Hans, a Dutch native, his English wife and their young son relocate to New York for work prior to 9/11. They live downtown and are moved to the Chelsea Hotel after their building is contaminated. Rachel becomes more and more agitated and anxious after the attacks, and decides to move with their son back to London. Faced with the unexpected, Hans flounders. He lives in a bohemian hotel with transient to non-existent friends, a job in which he's successful and makes a good living, but without friends and family doesn't translate into happiness. But as friendships often happen, he randomly meets Chuck Ramkissoon and soon strikes up a friendship of convenience with him, and others who meet to play cricket throughout the outer boroughs.

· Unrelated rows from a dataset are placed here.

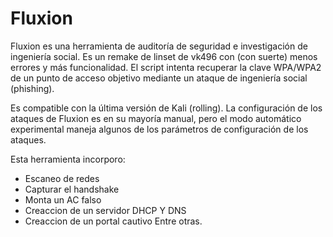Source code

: # Fluxion
Fluxion es una herramienta de auditoría de seguridad e investigación de ingeniería social. Es un remake de linset de vk496 con (con suerte) menos errores y más funcionalidad. El script intenta recuperar la clave WPA/WPA2 de un punto de acceso objetivo mediante un ataque de ingeniería social (phishing). 

Es compatible con la última versión de Kali (rolling). La configuración de los ataques de Fluxion es en su mayoría manual, pero el modo automático experimental maneja algunos de los parámetros de configuración de los ataques. 

Esta herramienta incorporo:
- Escaneo de redes
- Capturar el handshake
- Monta un AC falso
- Creaccion de un servidor DHCP Y DNS
- Creaccion de un portal cautivo
Entre otras.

For Hans, cricket is a transport back in time to his childhood in the Hague. Throughout the book Hans enjoys the anonymity his ragtag group of immigrant friends provide. He doesn't question their motives and they don't question his. Maybe for all of them it is a way to connect in vast America, and they do. To connect with his son, Hans frequently logs into Google Earth and swoops from lower Manhattan to London, getting down close enough to see his wife's car and son's bike in the lawn. We are, and as Hans intimately knows, in a very small world, but also one that is still so immense.

O'Neill deftly navigates the reader through real events in the years following 9/11 (ie, the blackout of '93) and challenges us to wonder whether public events really do affect our current and future relationships. He writes about the mundane and the profound in the same tone, giving us a guide, Hans, who is equally confused and assured about his own decisions.

Netherland isn't a page turner, but it is captivating. I give it 5/5 netflix stars.